# Help zucchini bread substitution



## rialpn (Sep 1, 2004)

HELP!!  can anyone give me a recipe for zucchini quick bread using applesauce as a substitue for some or all the sugar??  thank you ria


----------



## wasabi woman (Sep 3, 2004)

Zucchini Bread using applesauce


Good Luck!


----------



## morgans4 (Sep 5, 2004)

*sugar substitute*

If you want applesauce instead of sugar because of your diet, have you tried Splenda? It's just like sugar and you use it spoon for spoon. In other words, if your recipe calls for 1 c. sugar, use 1 c. Splenda. It's about the only artificial sweetener I know of that can take the heat and not turn bitter. It's great for us diabetics.


----------



## rialpn (Sep 6, 2004)

*thanks morgans*

my mom is looking for the applesauce substitution. she had heard you can do this but didnt have a recipe for it.   but thank you very much. ria


----------



## goodgiver (Sep 8, 2004)

*Zucchinni Bread*

When I make my bread, my recipe calls for 2 cups of sugar.   That's to much. So I put in chopped dates.chopped figs or raisins and only use 1 cup sugar. Hope this helps


----------

====================

- _PROBLEM_:
Copy the stretch of the zucchini bread thread from "# Help zucchini" through "(Sep 3, 2004)", word for word. The entries aren't needed for this work.

- _SUPPLIED INFORMATION_:

====================

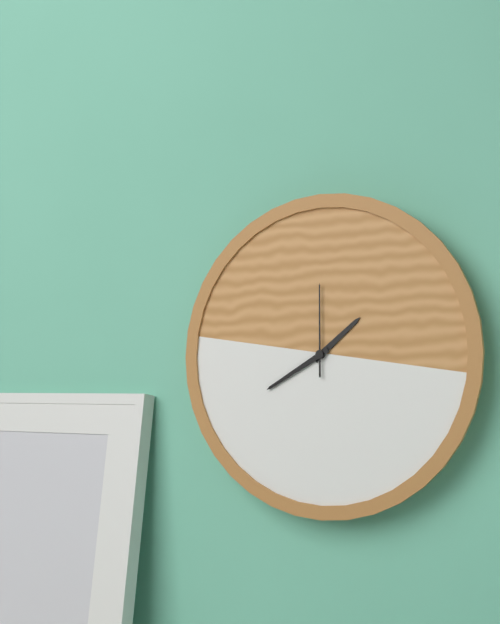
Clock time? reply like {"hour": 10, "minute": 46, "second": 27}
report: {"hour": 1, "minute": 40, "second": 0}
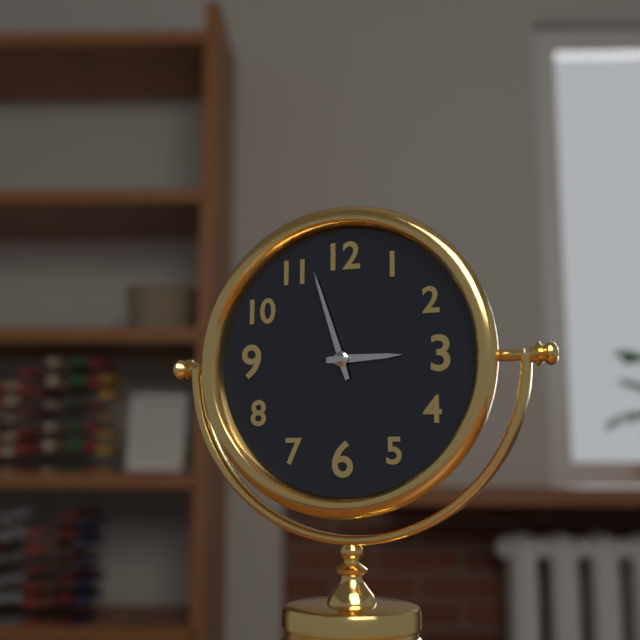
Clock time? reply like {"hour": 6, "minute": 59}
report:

====================

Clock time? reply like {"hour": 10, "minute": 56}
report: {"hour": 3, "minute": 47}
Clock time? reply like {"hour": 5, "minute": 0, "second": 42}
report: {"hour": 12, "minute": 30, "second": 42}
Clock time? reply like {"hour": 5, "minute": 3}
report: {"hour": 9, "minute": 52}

====================

- _OUTPUT BELOW_:
# Help zucchini bread substitution



## rialpn (Sep 1, 2004)

HELP!!  can anyone give me a recipe for zucchini quick bread using applesauce as a substitue for some or all the sugar??  thank you ria


----------



## wasabi woman (Sep 3, 2004)